*** Opening of Available data ***

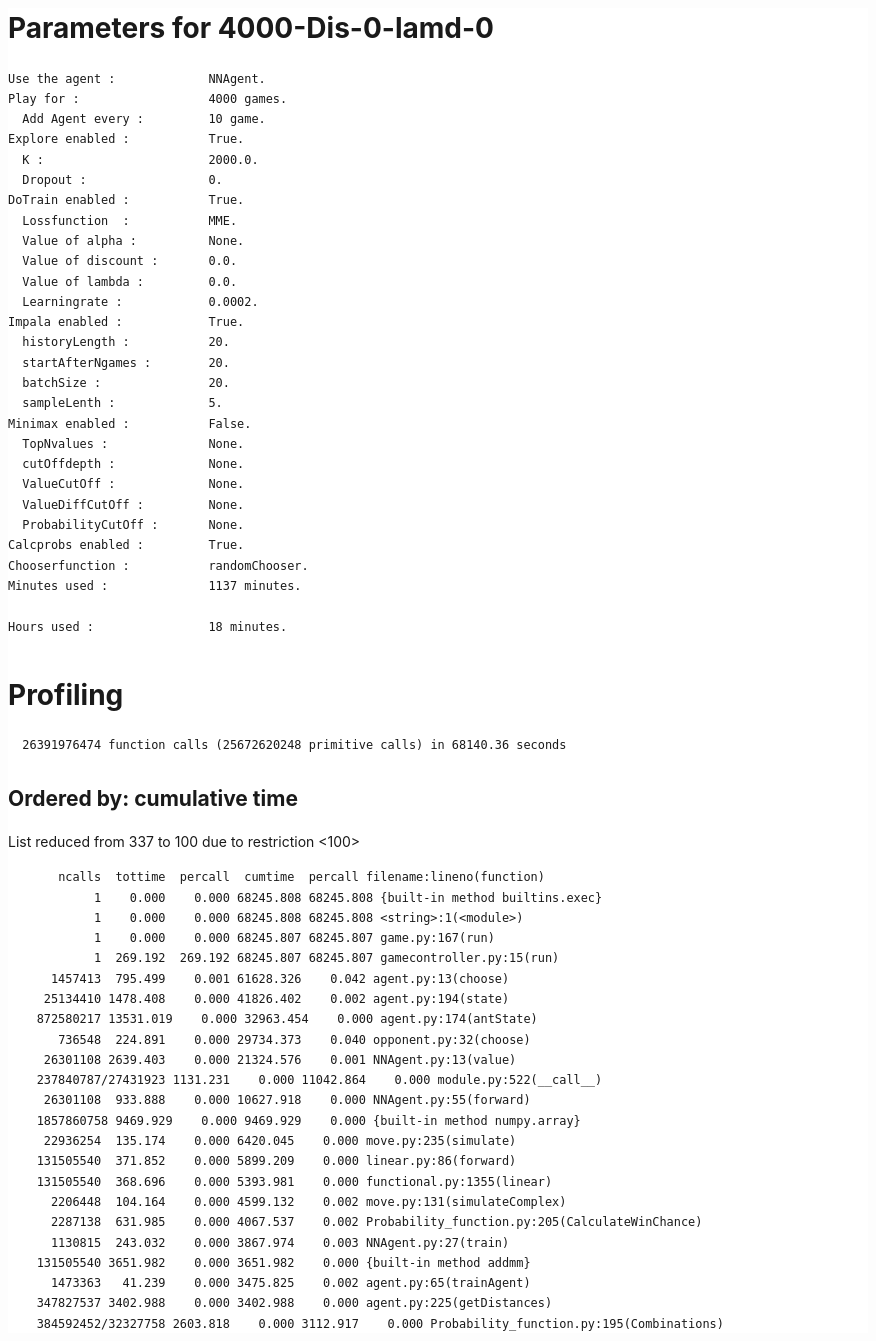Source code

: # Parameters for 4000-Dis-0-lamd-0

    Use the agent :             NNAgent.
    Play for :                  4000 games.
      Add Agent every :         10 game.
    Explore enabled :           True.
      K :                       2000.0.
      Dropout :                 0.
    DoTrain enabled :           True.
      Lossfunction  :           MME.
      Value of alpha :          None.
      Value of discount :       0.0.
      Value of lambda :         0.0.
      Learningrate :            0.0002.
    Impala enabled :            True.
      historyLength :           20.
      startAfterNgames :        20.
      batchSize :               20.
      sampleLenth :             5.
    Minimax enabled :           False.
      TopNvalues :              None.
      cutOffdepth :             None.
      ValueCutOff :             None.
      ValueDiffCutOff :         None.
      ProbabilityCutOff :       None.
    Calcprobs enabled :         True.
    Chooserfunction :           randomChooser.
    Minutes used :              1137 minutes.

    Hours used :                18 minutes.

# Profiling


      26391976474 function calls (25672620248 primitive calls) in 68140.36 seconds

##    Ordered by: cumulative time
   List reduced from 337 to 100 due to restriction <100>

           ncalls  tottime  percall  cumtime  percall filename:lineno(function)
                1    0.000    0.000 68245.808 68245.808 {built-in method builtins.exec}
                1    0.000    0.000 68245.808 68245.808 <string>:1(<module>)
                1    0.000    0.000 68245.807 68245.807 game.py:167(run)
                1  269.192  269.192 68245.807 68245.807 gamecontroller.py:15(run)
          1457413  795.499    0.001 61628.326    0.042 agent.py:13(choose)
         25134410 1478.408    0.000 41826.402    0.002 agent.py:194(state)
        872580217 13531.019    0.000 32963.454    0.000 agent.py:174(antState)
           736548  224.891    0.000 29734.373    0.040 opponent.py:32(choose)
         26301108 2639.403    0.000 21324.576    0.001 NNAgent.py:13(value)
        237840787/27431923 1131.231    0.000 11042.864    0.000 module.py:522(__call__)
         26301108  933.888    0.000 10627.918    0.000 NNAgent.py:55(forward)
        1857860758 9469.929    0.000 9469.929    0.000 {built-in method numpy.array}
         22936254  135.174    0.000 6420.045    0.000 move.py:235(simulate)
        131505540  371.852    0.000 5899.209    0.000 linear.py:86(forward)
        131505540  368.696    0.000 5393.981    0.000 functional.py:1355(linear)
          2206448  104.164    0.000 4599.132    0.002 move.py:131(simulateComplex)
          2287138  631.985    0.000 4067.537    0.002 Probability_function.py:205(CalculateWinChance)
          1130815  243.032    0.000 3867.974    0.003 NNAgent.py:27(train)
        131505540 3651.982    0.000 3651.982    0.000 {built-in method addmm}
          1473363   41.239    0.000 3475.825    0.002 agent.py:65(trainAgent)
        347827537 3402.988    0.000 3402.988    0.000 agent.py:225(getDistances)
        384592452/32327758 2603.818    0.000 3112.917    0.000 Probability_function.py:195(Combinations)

*** Close of Available data ***
*** Opening of Available data ***

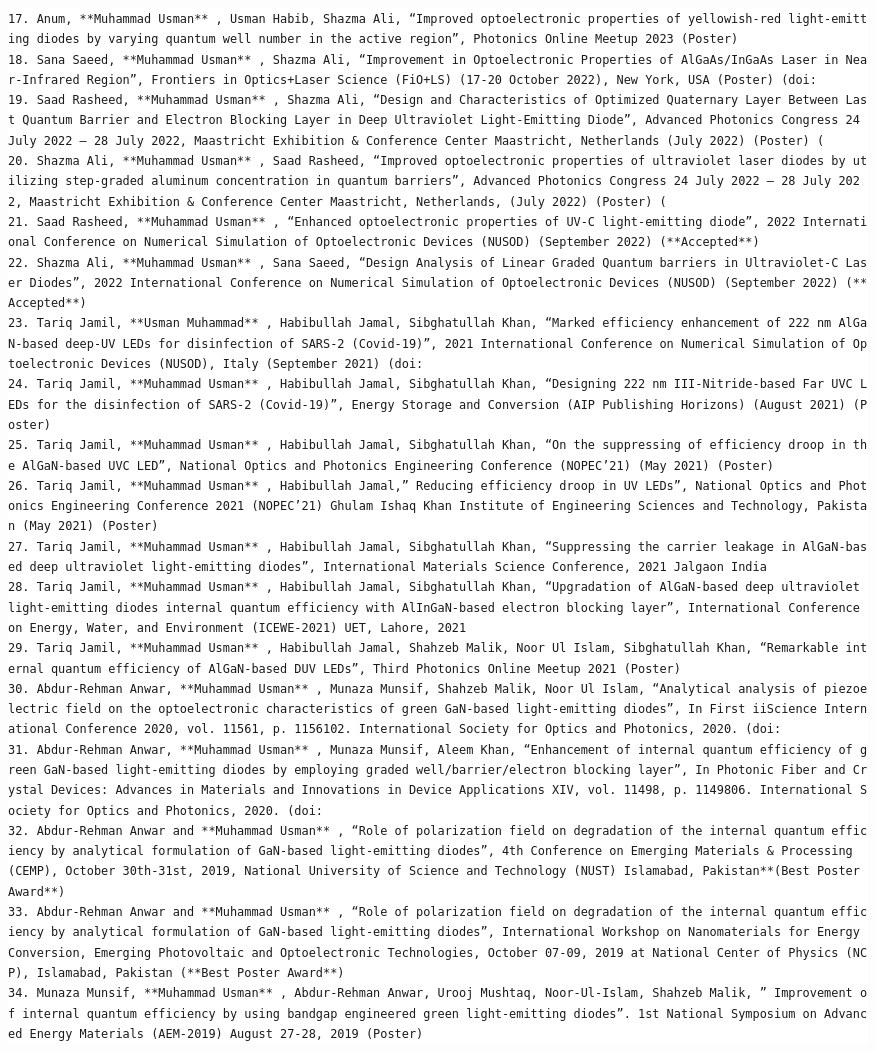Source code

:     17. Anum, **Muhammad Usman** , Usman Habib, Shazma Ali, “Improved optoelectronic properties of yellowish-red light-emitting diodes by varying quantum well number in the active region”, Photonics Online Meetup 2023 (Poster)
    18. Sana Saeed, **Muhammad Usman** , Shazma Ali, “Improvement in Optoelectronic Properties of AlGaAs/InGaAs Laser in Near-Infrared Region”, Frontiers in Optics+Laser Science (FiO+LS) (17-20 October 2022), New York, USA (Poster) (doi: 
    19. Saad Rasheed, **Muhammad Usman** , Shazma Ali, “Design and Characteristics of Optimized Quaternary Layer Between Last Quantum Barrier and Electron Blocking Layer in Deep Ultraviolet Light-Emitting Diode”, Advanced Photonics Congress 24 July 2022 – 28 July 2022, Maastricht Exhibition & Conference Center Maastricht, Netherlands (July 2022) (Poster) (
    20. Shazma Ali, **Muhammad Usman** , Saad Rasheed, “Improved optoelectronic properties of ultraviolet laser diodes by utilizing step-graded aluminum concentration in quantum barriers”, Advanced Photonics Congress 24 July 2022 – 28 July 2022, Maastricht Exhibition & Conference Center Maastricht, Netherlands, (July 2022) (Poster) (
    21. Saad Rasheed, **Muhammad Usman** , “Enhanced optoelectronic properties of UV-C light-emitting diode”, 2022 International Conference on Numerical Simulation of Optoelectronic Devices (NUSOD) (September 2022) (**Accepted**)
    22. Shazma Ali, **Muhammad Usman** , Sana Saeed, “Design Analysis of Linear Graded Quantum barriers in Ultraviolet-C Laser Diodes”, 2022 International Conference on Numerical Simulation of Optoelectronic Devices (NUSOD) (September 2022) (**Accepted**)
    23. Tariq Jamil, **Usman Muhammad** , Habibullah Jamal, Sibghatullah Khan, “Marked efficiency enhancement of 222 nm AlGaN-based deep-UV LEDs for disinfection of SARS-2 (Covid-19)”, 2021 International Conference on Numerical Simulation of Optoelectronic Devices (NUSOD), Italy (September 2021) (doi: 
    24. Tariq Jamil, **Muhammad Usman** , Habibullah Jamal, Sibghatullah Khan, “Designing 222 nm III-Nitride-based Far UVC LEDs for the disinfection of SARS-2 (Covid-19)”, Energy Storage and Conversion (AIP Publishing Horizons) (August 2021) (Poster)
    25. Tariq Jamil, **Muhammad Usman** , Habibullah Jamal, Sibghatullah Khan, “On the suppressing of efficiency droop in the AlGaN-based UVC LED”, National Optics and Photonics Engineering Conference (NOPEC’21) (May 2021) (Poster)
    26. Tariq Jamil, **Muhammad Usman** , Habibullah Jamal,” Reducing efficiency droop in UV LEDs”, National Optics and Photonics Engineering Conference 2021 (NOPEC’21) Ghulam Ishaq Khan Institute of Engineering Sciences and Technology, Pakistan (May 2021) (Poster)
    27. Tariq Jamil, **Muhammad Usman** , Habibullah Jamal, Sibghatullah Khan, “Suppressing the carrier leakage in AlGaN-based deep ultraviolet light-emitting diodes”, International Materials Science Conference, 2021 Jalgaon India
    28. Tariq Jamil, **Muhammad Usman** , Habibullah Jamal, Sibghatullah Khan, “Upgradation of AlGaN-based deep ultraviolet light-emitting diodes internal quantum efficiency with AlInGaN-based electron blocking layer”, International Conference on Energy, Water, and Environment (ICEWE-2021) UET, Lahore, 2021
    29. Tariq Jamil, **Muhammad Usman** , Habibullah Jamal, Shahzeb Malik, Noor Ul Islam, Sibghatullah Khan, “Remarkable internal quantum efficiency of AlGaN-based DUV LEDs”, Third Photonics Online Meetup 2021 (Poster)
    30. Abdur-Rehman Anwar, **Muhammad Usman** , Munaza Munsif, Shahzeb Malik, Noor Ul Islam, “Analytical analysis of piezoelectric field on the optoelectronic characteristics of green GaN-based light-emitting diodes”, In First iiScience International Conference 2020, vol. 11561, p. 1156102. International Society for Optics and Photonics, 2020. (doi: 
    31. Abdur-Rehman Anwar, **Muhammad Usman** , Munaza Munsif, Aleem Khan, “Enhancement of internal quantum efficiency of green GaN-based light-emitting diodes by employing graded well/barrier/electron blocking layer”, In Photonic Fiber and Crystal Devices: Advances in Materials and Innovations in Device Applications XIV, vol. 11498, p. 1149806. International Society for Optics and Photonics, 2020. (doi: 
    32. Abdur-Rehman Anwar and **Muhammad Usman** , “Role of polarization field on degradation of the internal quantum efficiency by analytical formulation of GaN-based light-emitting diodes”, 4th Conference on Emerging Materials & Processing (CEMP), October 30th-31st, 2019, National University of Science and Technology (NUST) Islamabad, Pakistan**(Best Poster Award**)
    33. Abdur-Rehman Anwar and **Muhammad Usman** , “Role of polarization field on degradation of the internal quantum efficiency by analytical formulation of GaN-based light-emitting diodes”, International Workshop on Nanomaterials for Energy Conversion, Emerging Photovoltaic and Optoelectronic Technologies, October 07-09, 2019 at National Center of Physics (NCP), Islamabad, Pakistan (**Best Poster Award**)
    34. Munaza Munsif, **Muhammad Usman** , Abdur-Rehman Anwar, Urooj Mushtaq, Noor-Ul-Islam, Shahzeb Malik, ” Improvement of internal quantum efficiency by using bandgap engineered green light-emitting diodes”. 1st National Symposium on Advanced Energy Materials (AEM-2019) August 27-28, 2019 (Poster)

*** Close of Available data ***

Activity:
The required answer is each line of the data in which the word "Sana" appears.

Answer space:
    18. Sana Saeed, **Muhammad Usman** , Shazma Ali, “Improvement in Optoelectronic Properties of AlGaAs/InGaAs Laser in Near-Infrared Region”, Frontiers in Optics+Laser Science (FiO+LS) (17-20 October 2022), New York, USA (Poster) (doi: 
    22. Shazma Ali, **Muhammad Usman** , Sana Saeed, “Design Analysis of Linear Graded Quantum barriers in Ultraviolet-C Laser Diodes”, 2022 International Conference on Numerical Simulation of Optoelectronic Devices (NUSOD) (September 2022) (**Accepted**)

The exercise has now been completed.